··· Reading passage
Andrew Hearne – Revisiting a trip from earlier this season.

A video clip from a trip earlier this season. You’ve seen the photo’s now here it is in motion…

Cheers to Mike Kirkpatrick for stitching it all together.


Andrew Hearne – Homeward bound…. nearly.

This is the fourth and final instalment from our trip south. Thanks to Chris Dore for providing a good portion of the photographs for this entry.

We were nearly done in this particular part of the world for now. It was time to head somewhere else.

Day four saw us quietly packing up the campsite and heading back along the track at a rather sedate pace.

We stopped where a tributary stream entered the main river. Jeremy and I headed downstream with the intention of fishing back up, Jack headed upstream on his own, while Chris disappeared into the tributary with his bow.

There was a notable absence of fish in the stretch Jeremy and I fished. We didn’t see nearly as many as we expected. Despite the lack of fish Jeremy managed to catch one anyway, as he has a habit of doing. I think Jeremy is some kind of fish – catching genius. He could pull a fish from a puddle in the gutter if he tried hard enough.

Later that evening we arrived back into Queenstown and stopped off to collect our much anticipated, pre ordered Fergburger. Then we headed on up to Chris’ place where we promptly smashed our respective orders to pieces.

I’d ordered the Big Al, with fries and aioli. Looking back on it now, the fries were overkill really… in fact I knew at the time I didn’t really need to eat the whole lot, but I didn’t want to show any sign of weakness in front of my peers so I pushed through the pain barrier and finished what I set out to start.
······
··· Stored data
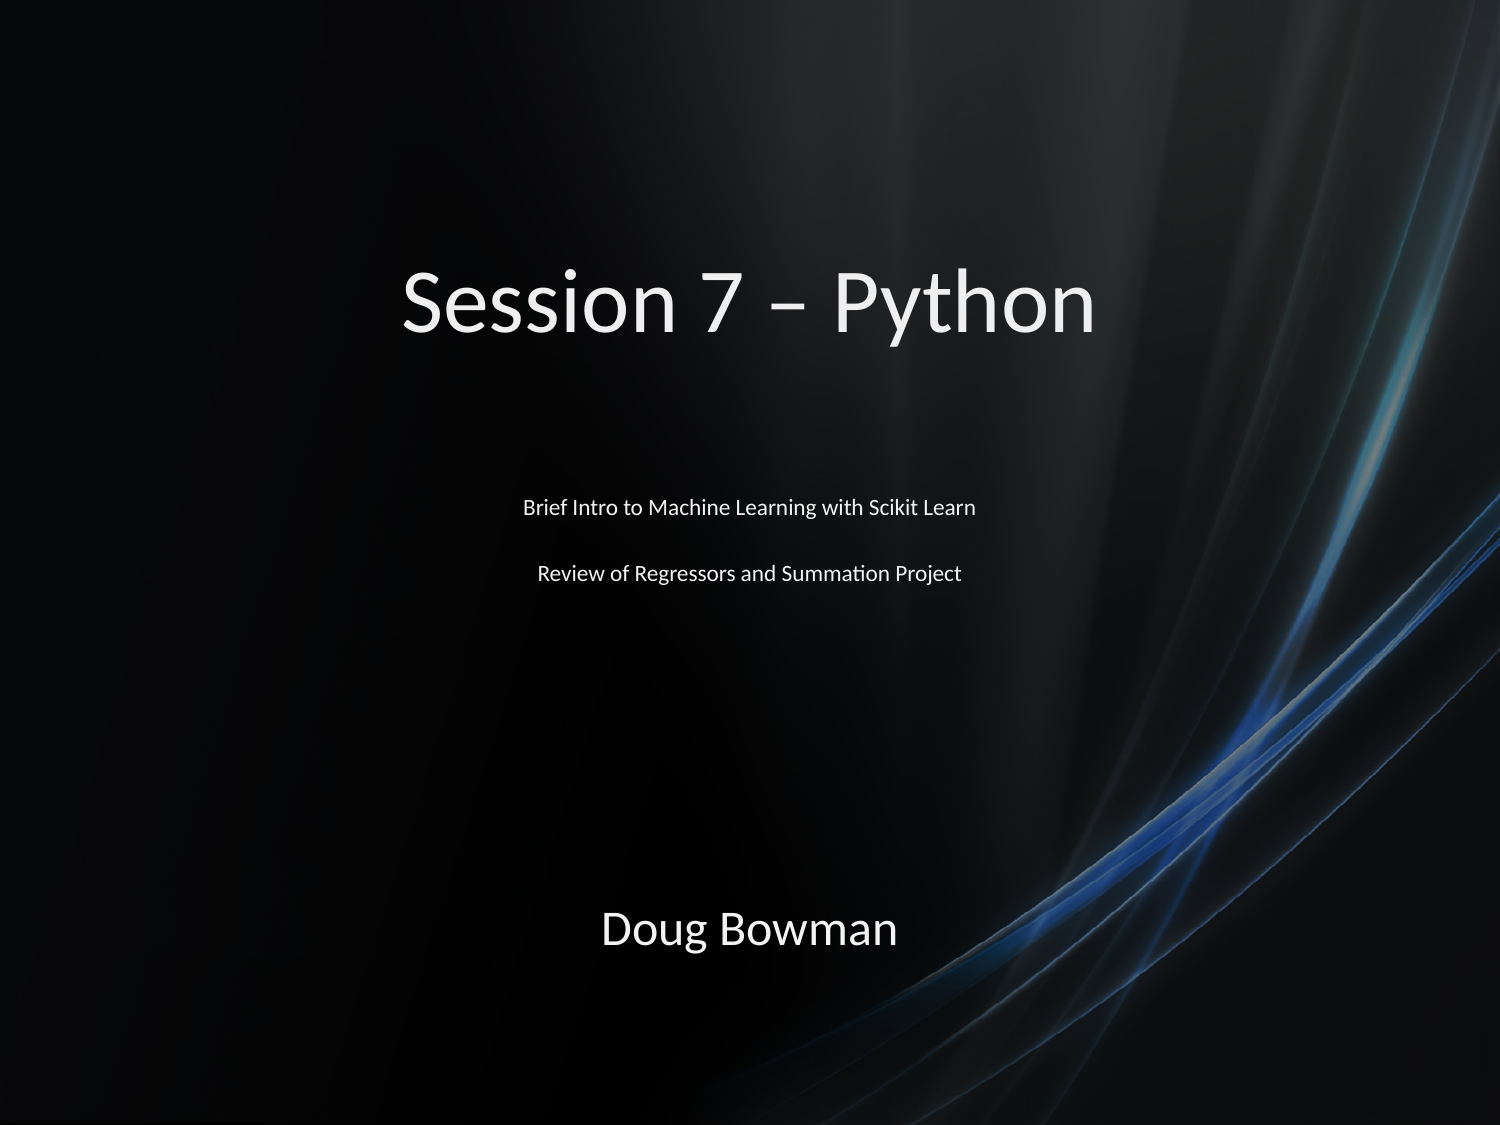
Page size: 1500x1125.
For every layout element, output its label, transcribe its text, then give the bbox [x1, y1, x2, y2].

subtitle Brief Intro to Machine Learning with Scikit Learn Review of Regressors and Summation Project [174, 484, 1325, 596]
picture [0, 0, 1500, 1125]
title Session 7 – Python [112, 174, 1388, 417]
text_box Doug Bowman [224, 887, 1275, 999]
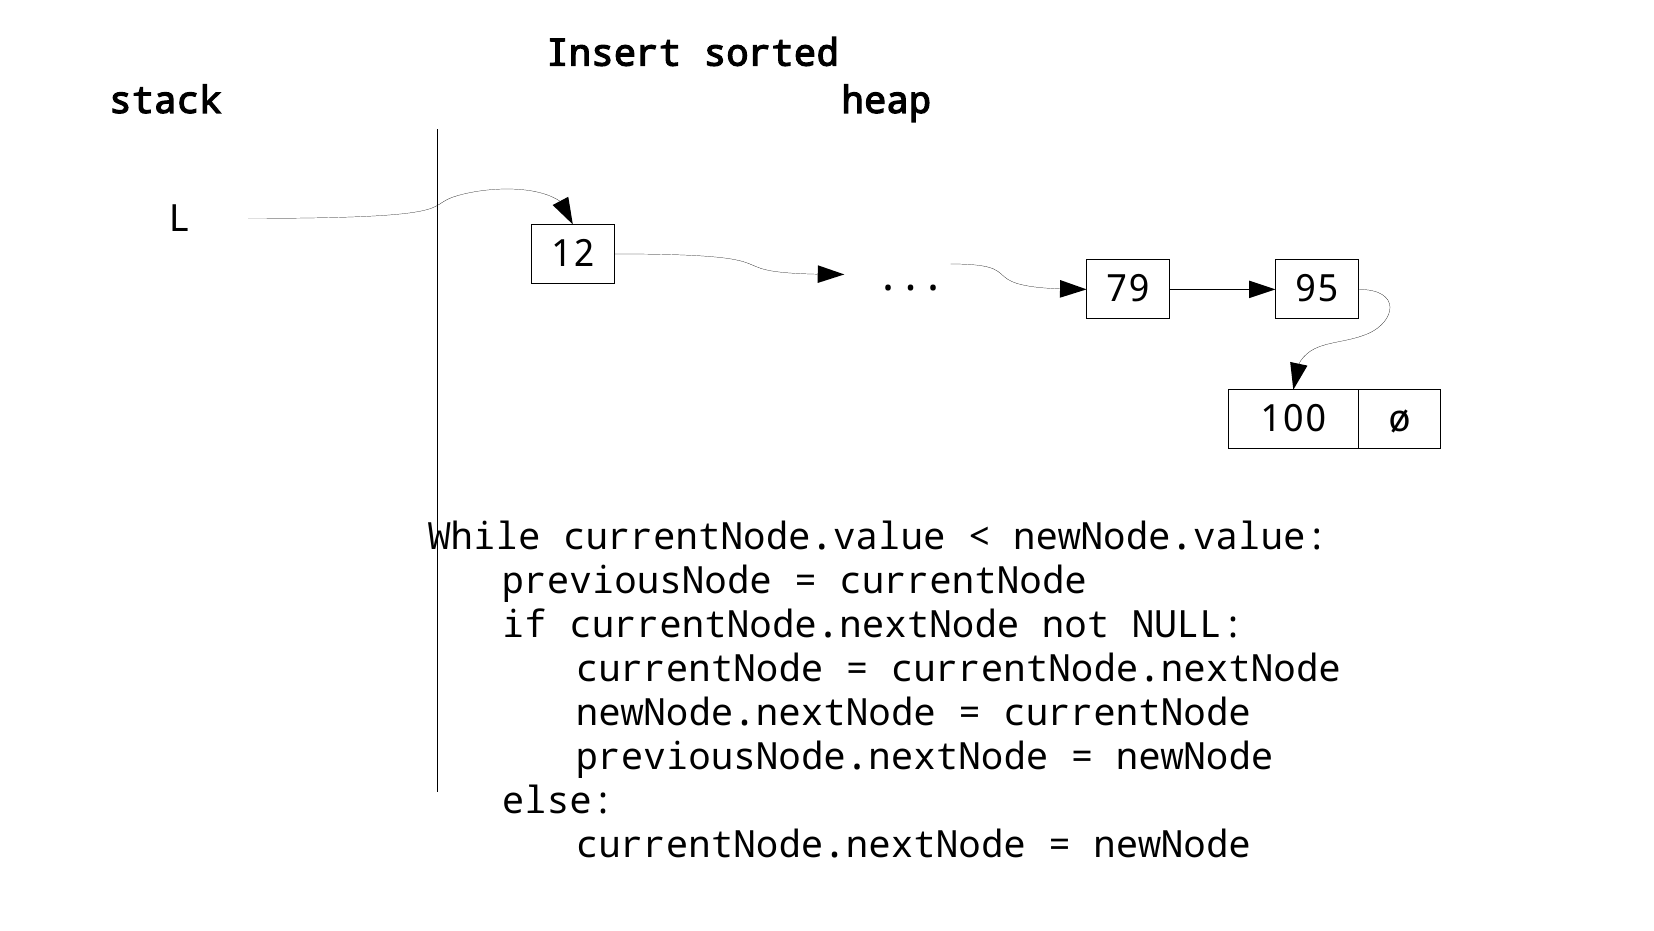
······
What you need to do:
1) From the fishing trip account, return the text from "Andrew Hearne – Homeward" up to and including "for this entry.".
2) Resume the fishing trip account from the point where it stops.
The entries have nothing to do with the fishing trip account.

In response:
1)
Andrew Hearne – Homeward bound…. nearly.

This is the fourth and final instalment from our trip south. Thanks to Chris Dore for providing a good portion of the photographs for this entry.

2)
That night I had a pretty good sleep on the couch, once a bit of time had passed and my food baby settled down a bit.

The next morning we were woken by Chris. He got up and started walking around at some ungodly hour. I don’t even think the man uses an alarm, he just wakes up.

Slowly I gained consciousness and coherency, and then Chris, Jack, and I packed the truck with our gear for yet another couple of days on the river. Jeremy stayed behind – he mentioned something about cleaning Chris’ carpet and having catch a plane in the afternoon….

The first day of phase two was taken at a leisurely pace. It was a nice change from the norm. We headed south from Chris’ place – this was to be the day Jack and I fished the mighty Mataura for the first time. I’m not usually one for saying where I fish, but I think I’ll be ok to disclose the location this time.

I felt it was very important to catch a fish on this monumental day in my fly fishing career, and thankfully I wasn’t to be disappointed. Although the insect activity was minimal that day, which made things slightly more difficult, I ended up catching a couple of fish that day, as did Jack and Chris.

I don’t know how I would have felt if I blanked on the Mataura? Probably not all that happy I suspect.

That evening we stayed at Simon Chu’s trout cottage in Lumsden. The cottage is a really cool place, reading the visitor’s book reveals that many well – known anglers have passed through over the years, and it is something of a shrine to all things fly fishing. Many thanks Simon for allowing us to stay there.

Once again the next morning it was Chris who was out of bed first, really, really early this time! He brewed the coffee though, so getting up wasn’t as difficult as it may have otherwise been. The coffee was a minor incentive to drag myself from the warmth of my sleeping bag.

As painful as it was to begin with, we needed to get away in good time to secure our stretch of river for the day. When we arrived at our destination our early start was rewarded with an empty carpark.

It was pretty fresh that morning. I guess it was a good thing we had a reasonable walk before we would start fishing and were able to warm up pretty quickly.

 

That day ended up being pretty tough. I managed a nice fish in the morning… but that was all for the most part. Later on I momentarily hooked and lost a couple of fish in the same run near the end of the day. This saw me nearly lose the plot altogether, I displayed some of my less refined behaviour for a few seconds there – and that was that. It was near dark when we got back to the truck, and it was time to head back for a feed. Not a moment too soon either.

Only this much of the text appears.